Myers referred to a once-lovely Ravenna Park in Seattle, populated with stately, old-growth trees. To preserve this park, the City of Seattle bought it. Soon the trees were being cut down due to a "safety hazard."

Closer to home, Myers questioned, tongue in cheek, "I hear there are some dams on the Snake River?

"So, too, have the people in western Washington [heard about Snake River dams]. And they are very convinced that the dams need to be removed, and you will hear, all the time, that the dams are destroying salmon runs.

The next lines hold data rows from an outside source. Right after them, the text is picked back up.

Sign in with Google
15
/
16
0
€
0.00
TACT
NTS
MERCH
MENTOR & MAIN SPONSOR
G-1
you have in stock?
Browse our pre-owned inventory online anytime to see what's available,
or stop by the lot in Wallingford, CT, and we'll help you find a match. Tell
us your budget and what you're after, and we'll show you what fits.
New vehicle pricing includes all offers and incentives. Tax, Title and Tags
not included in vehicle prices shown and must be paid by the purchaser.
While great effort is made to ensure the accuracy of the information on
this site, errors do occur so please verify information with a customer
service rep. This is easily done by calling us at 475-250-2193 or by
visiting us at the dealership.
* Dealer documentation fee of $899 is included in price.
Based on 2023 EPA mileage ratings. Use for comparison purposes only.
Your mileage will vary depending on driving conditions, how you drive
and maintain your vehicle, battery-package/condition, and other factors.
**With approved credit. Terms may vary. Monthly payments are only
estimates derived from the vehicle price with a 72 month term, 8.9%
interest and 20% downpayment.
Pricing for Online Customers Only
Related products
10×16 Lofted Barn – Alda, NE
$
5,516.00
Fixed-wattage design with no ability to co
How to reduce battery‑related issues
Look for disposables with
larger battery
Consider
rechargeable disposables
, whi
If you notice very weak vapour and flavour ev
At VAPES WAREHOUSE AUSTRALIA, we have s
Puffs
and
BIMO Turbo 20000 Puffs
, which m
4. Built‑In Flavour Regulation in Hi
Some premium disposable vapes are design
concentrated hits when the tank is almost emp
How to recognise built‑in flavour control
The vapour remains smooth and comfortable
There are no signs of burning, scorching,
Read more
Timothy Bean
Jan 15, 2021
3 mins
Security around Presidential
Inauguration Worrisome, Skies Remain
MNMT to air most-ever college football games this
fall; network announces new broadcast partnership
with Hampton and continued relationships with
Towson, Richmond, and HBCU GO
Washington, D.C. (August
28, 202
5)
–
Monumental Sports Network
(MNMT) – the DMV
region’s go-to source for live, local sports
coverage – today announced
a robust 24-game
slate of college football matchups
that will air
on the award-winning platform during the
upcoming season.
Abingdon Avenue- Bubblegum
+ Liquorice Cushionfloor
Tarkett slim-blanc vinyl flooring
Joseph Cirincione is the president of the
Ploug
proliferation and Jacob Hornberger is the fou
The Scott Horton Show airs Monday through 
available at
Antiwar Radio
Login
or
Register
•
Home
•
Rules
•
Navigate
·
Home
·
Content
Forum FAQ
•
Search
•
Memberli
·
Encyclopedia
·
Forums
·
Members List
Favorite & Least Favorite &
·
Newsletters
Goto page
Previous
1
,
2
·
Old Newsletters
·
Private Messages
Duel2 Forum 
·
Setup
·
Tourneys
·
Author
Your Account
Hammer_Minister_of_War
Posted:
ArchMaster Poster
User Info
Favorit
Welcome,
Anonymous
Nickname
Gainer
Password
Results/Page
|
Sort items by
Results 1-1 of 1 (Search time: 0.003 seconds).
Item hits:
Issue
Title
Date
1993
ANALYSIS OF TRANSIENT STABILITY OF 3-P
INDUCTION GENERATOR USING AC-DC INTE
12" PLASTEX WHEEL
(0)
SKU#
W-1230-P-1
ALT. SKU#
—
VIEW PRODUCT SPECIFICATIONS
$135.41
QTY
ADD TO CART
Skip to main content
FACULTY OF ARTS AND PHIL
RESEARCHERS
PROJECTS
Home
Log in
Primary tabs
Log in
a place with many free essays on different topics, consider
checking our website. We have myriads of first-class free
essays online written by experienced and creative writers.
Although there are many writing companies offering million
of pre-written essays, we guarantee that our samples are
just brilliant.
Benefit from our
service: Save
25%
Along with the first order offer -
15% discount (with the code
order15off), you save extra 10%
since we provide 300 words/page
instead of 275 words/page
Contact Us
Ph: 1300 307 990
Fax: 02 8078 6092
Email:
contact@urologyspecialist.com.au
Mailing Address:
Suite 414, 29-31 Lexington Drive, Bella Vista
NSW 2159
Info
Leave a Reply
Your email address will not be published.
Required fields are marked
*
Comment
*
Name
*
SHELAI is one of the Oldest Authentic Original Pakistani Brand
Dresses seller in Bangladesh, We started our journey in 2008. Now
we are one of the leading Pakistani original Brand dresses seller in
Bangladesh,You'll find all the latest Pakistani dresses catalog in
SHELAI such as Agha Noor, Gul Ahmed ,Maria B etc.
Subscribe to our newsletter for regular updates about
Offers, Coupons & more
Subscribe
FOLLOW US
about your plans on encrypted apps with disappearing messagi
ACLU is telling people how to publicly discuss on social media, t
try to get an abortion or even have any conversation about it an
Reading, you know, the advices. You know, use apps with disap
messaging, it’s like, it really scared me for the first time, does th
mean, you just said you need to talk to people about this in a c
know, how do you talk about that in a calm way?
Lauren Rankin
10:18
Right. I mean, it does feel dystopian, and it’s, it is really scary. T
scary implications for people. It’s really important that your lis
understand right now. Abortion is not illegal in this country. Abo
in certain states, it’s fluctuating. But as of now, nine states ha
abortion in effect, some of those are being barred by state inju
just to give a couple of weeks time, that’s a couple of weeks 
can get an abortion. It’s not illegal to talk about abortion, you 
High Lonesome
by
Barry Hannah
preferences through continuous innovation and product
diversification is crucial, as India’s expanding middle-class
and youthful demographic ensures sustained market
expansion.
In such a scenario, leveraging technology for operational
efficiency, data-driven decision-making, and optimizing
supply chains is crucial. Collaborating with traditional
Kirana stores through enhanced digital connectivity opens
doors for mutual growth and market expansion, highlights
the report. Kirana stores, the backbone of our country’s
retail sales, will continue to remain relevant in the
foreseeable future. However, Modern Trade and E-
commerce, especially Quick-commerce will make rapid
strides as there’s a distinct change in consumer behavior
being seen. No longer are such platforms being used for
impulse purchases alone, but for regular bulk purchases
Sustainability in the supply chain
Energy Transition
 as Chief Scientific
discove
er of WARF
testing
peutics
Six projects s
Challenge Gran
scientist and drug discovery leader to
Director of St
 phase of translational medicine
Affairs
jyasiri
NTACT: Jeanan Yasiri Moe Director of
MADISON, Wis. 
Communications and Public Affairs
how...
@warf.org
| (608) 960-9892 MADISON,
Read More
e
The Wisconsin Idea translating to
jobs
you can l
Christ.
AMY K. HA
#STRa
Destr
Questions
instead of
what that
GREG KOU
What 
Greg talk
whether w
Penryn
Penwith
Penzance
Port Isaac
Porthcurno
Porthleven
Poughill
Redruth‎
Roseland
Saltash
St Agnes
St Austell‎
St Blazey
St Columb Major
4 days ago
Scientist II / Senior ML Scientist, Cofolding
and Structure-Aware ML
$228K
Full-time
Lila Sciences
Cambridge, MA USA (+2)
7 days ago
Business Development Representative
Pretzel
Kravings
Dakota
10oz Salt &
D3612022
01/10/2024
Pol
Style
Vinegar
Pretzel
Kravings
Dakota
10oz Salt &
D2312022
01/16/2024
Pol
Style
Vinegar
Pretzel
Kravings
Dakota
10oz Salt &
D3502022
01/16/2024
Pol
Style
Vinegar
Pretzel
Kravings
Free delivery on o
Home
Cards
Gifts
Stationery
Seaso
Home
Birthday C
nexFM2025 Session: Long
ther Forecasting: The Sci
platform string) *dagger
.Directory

"Last year, in the Spokesman-Review, the head of the Washington Environmental Council, a Seattle-based environmental group, wrote a piece saying that it is 'not hyperbole' to say that the salmon on the Snake would be functionally extinct by 2025.

"I've worked in politics for a long time," Myers said. "When somebody starts a sentence with 'it is not hyperbole,' the next thing you're going to read is hyperbole."

Myers challenged the Council about its contention that salmon would be "functionally extinct" by 2025. "Let's bet!" he said. "I bet you that the salmon runs will increase in 2022. And they refused, but two people did. The editor of the Lewiston Tribune, who paid his bet–a $5 bet–and the other person said they would bet if it was raised to $5,000.

Myers was somewhat concerned about that wager being a lot of money when all he desired was to make a point, and when Myers mentioned at the Washington Policy Center's Annual Dinner, an individual approached him and pledged to cover the bet, and, if it was a win, the proceeds would go to charity.

Myers emailed the individual to place the bet and "he was very silent." But they finally agreed on the wager.

"Representative Mary Dye," Myers queried in the audience, "Were the salmon runs higher or lower last year on the Snake?" "They were substantially higher," Dye responded, to the audience's applause.

"I've not heard from that person since then."

"It is absurd to me when people in Seattle will stand at the ferry dock and say 'tear down the Snake River dams' when the water twenty feet away from them is so polluted it is killing salmon," Myers said.

"If you were going to spend $30 billion recovering salmon, I could tell you a lot of places to spend it," he said. "I would not tell you to spend all of it in one small stretch of river.

"For context, Washington state spends about $100 million a year on salmon recovery. Thirty billion dollars would be 300 years' worth of salmon recovery funding," Myers said. "Why would we spend all of that in one place when we have a problem everywhere? Especially the impacts it's going to have on the economy, on electricity."

Myers talked about California's renewable energy initiatives, that, when renewable sources don't produce electricity, cause a shift of power generation to Washington's hydropower. During peak demand hours in California, only 8% is from renewable, he said.

Wind statistics for the Pacific Northwest and Montana were collected for the year 2021 and given to a statistician for analysis. He pointed out that there were two weeks when the wind didn't blow in both the Pacific Northwest and Montana.

"Fundamentally, the people who make these decisions, don't feel the costs," Myers said. "For them, the benefit they get is the image of looking good while somebody else pays the costs."

"To be truly good stewards of the environment, we need to connect people back to the decisions," Myers said.